Ou ne sont-ils meilleures que parce qu'il emportent avec eux les espoirs de tout ce qui aurait pu être? Que cette valeur qu'on leur attribue est construite sur nos espoirs avortés, sur tout ce qui aurait pu être mais ne sera jamais?
Les années s'entassent et à chaque départ, cette phrase me revient en tête. Mécaniquement, par ma seule existence, j'imagine mon portrait descendre encore d'un cran dans une échelle imaginaire de valeur, tenant un bilan comptable à me demander ce que je pourrais encore bien valoir si je pars à 95 ans, tant d'années après tous ces meilleurs.

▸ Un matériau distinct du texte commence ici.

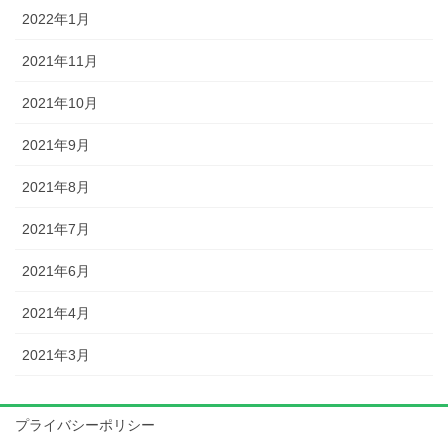
2022年1月
2021年11月
2021年10月
2021年9月
2021年8月
2021年7月
2021年6月
2021年4月
2021年3月
プライバシーポリシー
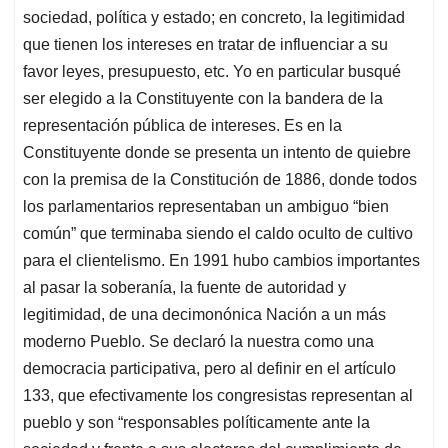
sociedad, política y estado; en concreto, la legitimidad
que tienen los intereses en tratar de influenciar a su
favor leyes, presupuesto, etc. Yo en particular busqué
ser elegido a la Constituyente con la bandera de la
representación pública de intereses. Es en la
Constituyente donde se presenta un intento de quiebre
con la premisa de la Constitución de 1886, donde todos
los parlamentarios representaban un ambiguo “bien
común” que terminaba siendo el caldo oculto de cultivo
para el clientelismo. En 1991 hubo cambios importantes
al pasar la soberanía, la fuente de autoridad y
legitimidad, de una decimonónica Nación a un más
moderno Pueblo. Se declaró la nuestra como una
democracia participativa, pero al definir en el artículo
133, que efectivamente los congresistas representan al
pueblo y son “responsables políticamente ante la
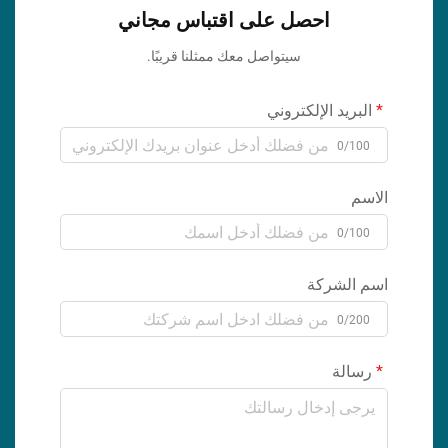
احصل على اقتباس مجاني
سيتواصل معك ممثلنا قريبًا.
البريد الإلكتروني
0/100
الاسم
0/100
اسم الشركة
0/200
رسالة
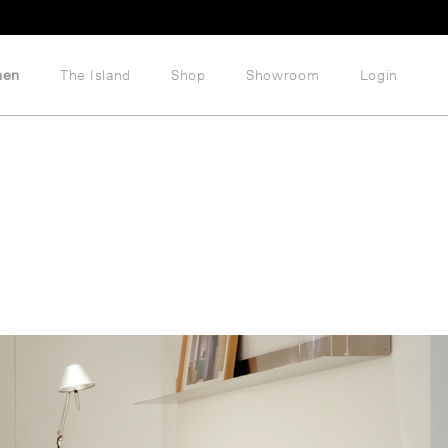
hen
The Island
Shop
Showroom
Login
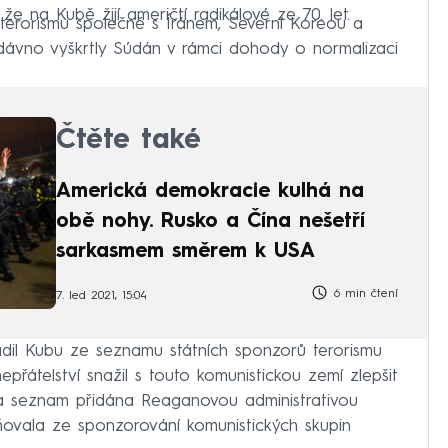
e na Kubě žijí američtí radikálové ze 70. let.
erorismu společně s Íránem, Severní Koreou a
edávno vyškrtly Súdán v rámci dohody o normalizaci
Čtěte také
Americká demokracie kulhá na
obě nohy. Rusko a Čína nešetří
sarkasmem směrem k USA
6 min čtení
7. led 2021, 15:04
dil Kubu ze seznamu státních sponzorů terorismu
epřátelství snažil s touto komunistickou zemí zlepšit
a seznam přidána Reaganovou administrativou
ňovala ze sponzorování komunistických skupin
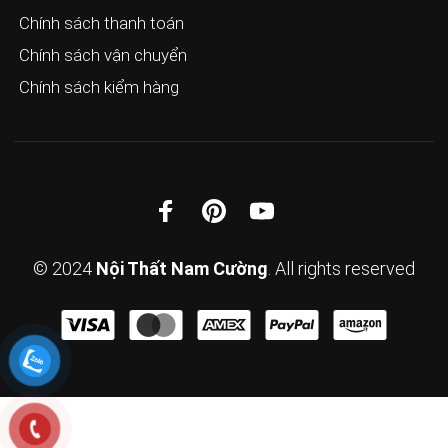
Chính sách thanh toán
Chính sách vận chuyển
Chính sách kiểm hàng
© 2024
Nội Thất Nam Cường
. All rights reserved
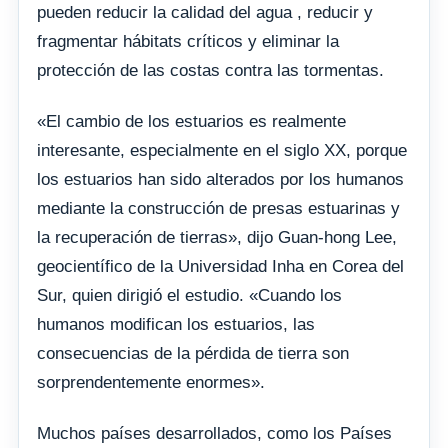
pueden reducir la calidad del agua , reducir y
fragmentar hábitats críticos y eliminar la
protección de las costas contra las tormentas.
«El cambio de los estuarios es realmente
interesante, especialmente en el siglo XX, porque
los estuarios han sido alterados por los humanos
mediante la construcción de presas estuarinas y
la recuperación de tierras», dijo Guan-hong Lee,
geocientífico de la Universidad Inha en Corea del
Sur, quien dirigió el estudio. «Cuando los
humanos modifican los estuarios, las
consecuencias de la pérdida de tierra son
sorprendentemente enormes».
Muchos países desarrollados, como los Países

Drôle d'inversion de la valeur de la vie que cette expression, où l'on transforme ceux qu'on nous a ravit en vainqueurs d'une course absurde. Sur la ligne d'arrivée, je peux très bien discerner leurs visages, et leur manque ne fait qu'accroitre leur valeur pour moi.
Ce n'est pas tant qu'ils étaient les meilleurs, c'est que pour ceux qui restent, chaque instant sans eux augmente un peu plus le souvenir de ce qu'ils ont été et ces avenirs hypothéqués.